Tuesday, July 18, 2006

Canals

Communications from Borders: Ann Arbor’s New Acquisitions Department has received my request for national distribution and I won’t hear from them again unless I am approved. Darkness. Total darkness. If declined (and I can only assume this after a couple of months of silence) I’ll never know why. On a little smaller scale I heard from the Barnes & Noble store in Bay Shore. No go. They don’t carry my book and the policy is “No carry, no event.” Any questions? Makes me feel like a young job seeker who finds that without experience I am not eligible for a job. How do you get experience if you won’t hire me?

I needed to have a little fun today so I went to Whitehall, NY. Located on the Champlain Canal, it is the birthplace of the US Navy—factoid of the day. Growing up in the area, I had no interest in the locks and canals of New York. They were subjects in my seventh grade history class, and anything studied in a history class made it ancient. I always thought these were defunct waterways. After all, once the railway came into its own the mule teams were retired, and the canals became nothing more than breeding places for mosquitoes—or so I thought. Now leisure boats cruise the extensive waterway system, and towns and villages lining the canal ways are capitalizing on tourism.

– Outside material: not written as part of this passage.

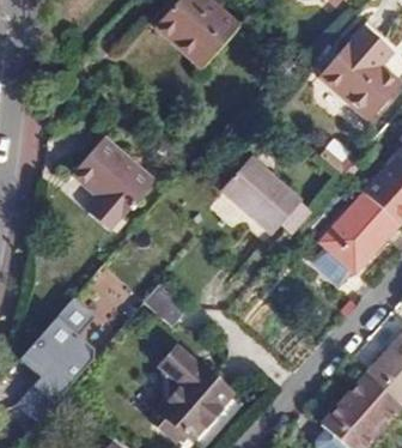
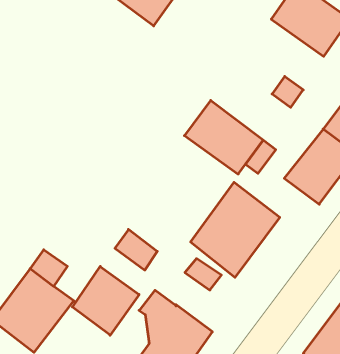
building: [71,134,156,231] -> none
building: none -> [191,182,280,277]
building: none -> [72,266,139,335]

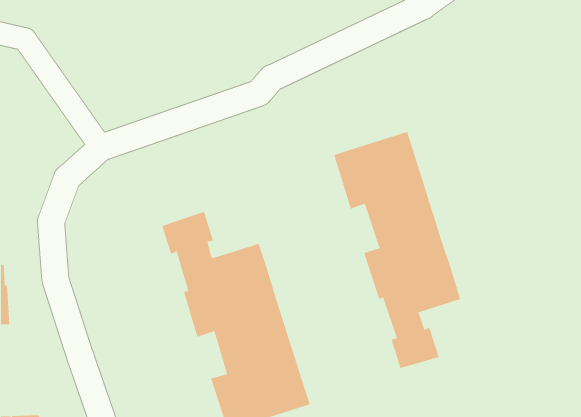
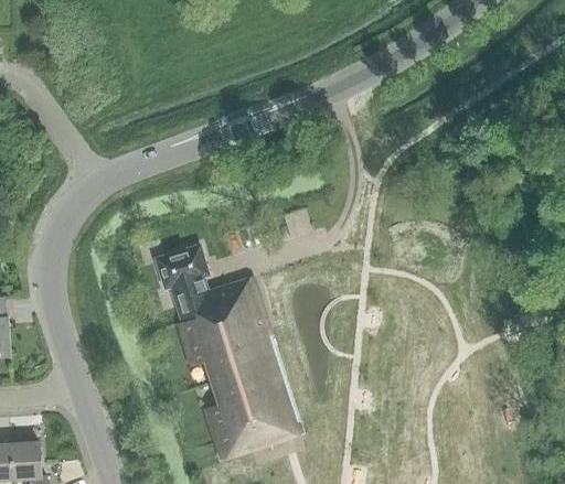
building: [334,131,461,369] -> none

Whitehall is located on lock 12, has a museum and the wooden hull of the Ticonderoga, a couple of marinas and a musty smelling bookstore. It is a town on the brink of boom or bust, I could not tell which.

Playing on the marine theme I approached the museum the marinas and the bookstore, and while I had some interesting conversations with several people, including with some boaters cruising the canals, I sold no books. However, I managed to get my first venue. It took a few inquires at the town hall and museum, and a phone call to Vernon who referred me to Farmer George Armstrong. I got a hold of his wife, left a message and tonight, once he returned from the back forty, George gave me the thumbs up. “Now this is not a big market,” he informed me. I don’t care. I’ll make your little farmers market famous someday. I don’t expect to sell more than two books. It is suppose to be in the nineties again tomorrow. I’ll probably melt. But if I sell a book, I’ll jump into the canal.

Don’t forget to bring a camera.


Some days are harder than others, and today was a tough day. Let’s face it. I ended the relationship without so much of a whimper. Change the name and move on. But there are days when I become weak and wonder what he is doing. Hanging around marinas and water ways, albeit fresh water, I kept thinking of him. He would have liked the setting. I hope his dream comes true—to build that old-man boat and do the rivers. I got to get my grip back.